▶ RECORDS FOR THIS EXERCISE
>>>>

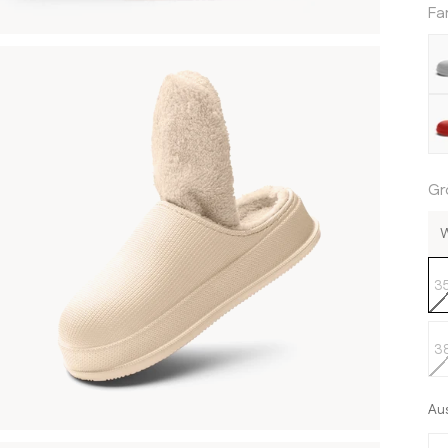
Fa
He
Ro
Gr
W
3
3
Aus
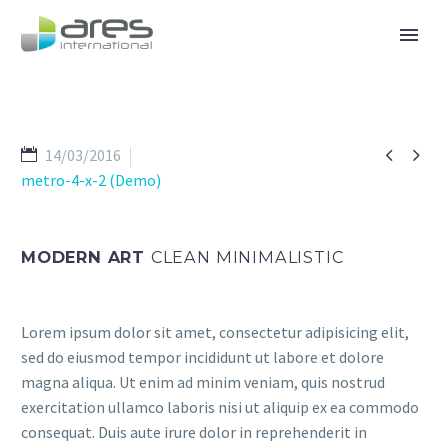


14/03/2016
metro-4-x-2 (Demo)
MODERN ART
CLEAN MINIMALISTIC
Lorem ipsum dolor sit amet, consectetur adipisicing elit,
sed do eiusmod tempor incididunt ut labore et dolore
magna aliqua. Ut enim ad minim veniam, quis nostrud
exercitation ullamco laboris nisi ut aliquip ex ea commodo
consequat. Duis aute irure dolor in reprehenderit in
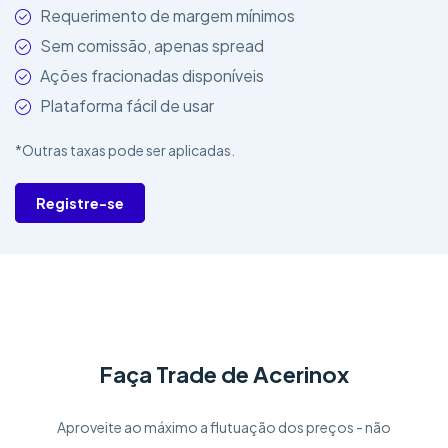
Requerimento de margem mínimos
Sem comissão, apenas spread
Ações fracionadas disponíveis
Plataforma fácil de usar
*Outras taxas pode ser aplicadas.
Registre-se
Faça Trade de Acerinox
Aproveite ao máximo a flutuação dos preços - não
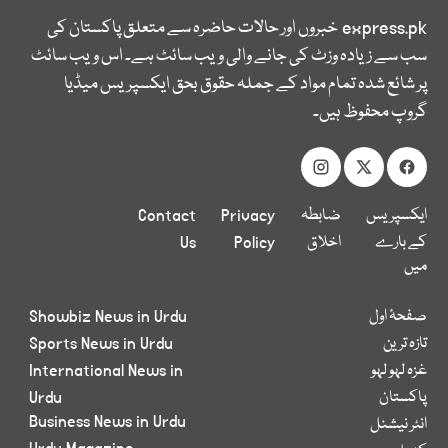
express.pk
خبروں اور حالات حاضرہ سے متعلق پاکستان کی
سب سے زیادہ وزٹ کی جانے والی ویب سائٹ ہے۔ اس ویب سائٹ
پر شائع شدہ تمام مواد کے جملہ حقوق بحق ایکسپریس میڈیا
گروپ محفوظ ہیں۔
ایکسپریس
ضابطہ
Privacy
Contact
کے بارے
اخلاق
Policy
Us
میں
صفحۂ اول
Showbiz News in Urdu
تازہ ترین
Sports News in Urdu
غزہ لہو لہو
International News in
پاکستان
Urdu
Business News in Urdu
انٹر نیشنل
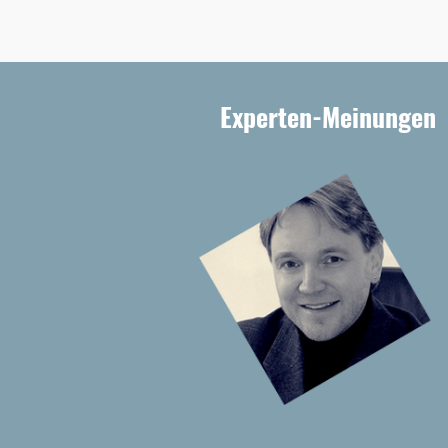
Experten-Meinungen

<<<<

Your copy of the entries must be exact and must contain no pictures.

▶ TASK RESPONSE
Fa
He
Ro
Gr
W
3
3
Aus


14/03/2016
metro-4-x-2 (Demo)
MODERN ART
CLEAN MINIMALISTIC
Lorem ipsum dolor sit amet, consectetur adipisicing elit,
sed do eiusmod tempor incididunt ut labore et dolore
magna aliqua. Ut enim ad minim veniam, quis nostrud
exercitation ullamco laboris nisi ut aliquip ex ea commodo
consequat. Duis aute irure dolor in reprehenderit in
Requerimento de margem mínimos
Sem comissão, apenas spread
Ações fracionadas disponíveis
Plataforma fácil de usar
*Outras taxas pode ser aplicadas.
Registre-se
Faça Trade de Acerinox
Aproveite ao máximo a flutuação dos preços - não
express.pk
خبروں اور حالات حاضرہ سے متعلق پاکستان کی
سب سے زیادہ وزٹ کی جانے والی ویب سائٹ ہے۔ اس ویب سائٹ
پر شائع شدہ تمام مواد کے جملہ حقوق بحق ایکسپریس میڈیا
گروپ محفوظ ہیں۔
ایکسپریس
ضابطہ
Privacy
Contact
کے بارے
اخلاق
Policy
Us
میں
صفحۂ اول
Showbiz News in Urdu
تازہ ترین
Sports News in Urdu
غزہ لہو لہو
International News in
پاکستان
Urdu
Business News in Urdu
انٹر نیشنل
Experten-Meinungen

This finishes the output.